DREAM works precisely to ensure access to treatment, undertaking not only to welcome those who come to ask for care, and to give it freely, but also to seek out those patients who deem to be at risk of dropping out. For this reason, it was decided to train, in a serious and professional manner, not only strictly health personnel, but also many socio-health workers. The latter, once they have been inserted regularly into the programme, undertake more “mobile” functions, not only at the centre which is the base of the programme, but also in the surrounding area: Home care, monitoring administration of daily treatment and nutritional counselling to mothers are all tasks they undertake.

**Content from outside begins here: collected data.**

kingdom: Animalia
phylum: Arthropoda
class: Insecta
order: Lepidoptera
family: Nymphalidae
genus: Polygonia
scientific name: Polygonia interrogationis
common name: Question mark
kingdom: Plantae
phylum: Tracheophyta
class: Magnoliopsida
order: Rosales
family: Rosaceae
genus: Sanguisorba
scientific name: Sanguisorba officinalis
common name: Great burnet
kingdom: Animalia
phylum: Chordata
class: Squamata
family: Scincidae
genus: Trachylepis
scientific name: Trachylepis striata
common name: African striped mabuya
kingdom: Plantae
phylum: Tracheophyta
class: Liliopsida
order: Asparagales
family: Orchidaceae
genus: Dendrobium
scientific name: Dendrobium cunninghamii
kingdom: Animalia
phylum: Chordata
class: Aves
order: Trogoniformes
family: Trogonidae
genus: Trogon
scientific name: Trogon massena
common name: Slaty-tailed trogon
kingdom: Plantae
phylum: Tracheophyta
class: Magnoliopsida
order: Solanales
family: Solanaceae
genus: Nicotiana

Access to treatment for all. DREAM has been modulated for rapid scaling-up. Excellence in services is the aim. And reduced economic resources have never imposed limits on the dream to extend treatment to a larger number of people and potentially to all. The ambition of DREAM is to extend its radius of action to an entire nation, and moreover, to become a model for all resource-limited countries.

The main problem remains the difficulty inherent in implementing the complex care required to treat HIV/AIDS infection in resource-limited health services, like those in Africa. Thus, it is necessary to forge an innovative path in this field, taking into account African peculiarities and the need for light, agile structures. There is no doubt that AIDS is a problem, a crisis, but, like all crises, it brings with it opportunity. An opportunity for a deep-rooted and radical renewal of African health services. Indeed, AIDS forces us to rethink how care in Africa could and must be. Often enough, this continent has been subjected to the planting of unsuccessful copies of western schemes, even if they did not have the same level of resources available, of funding, of personnel and of experience. DREAM is based on a flexible health model, which favours medical care for local residents, with small centres and the spread of services on a micro-scale level.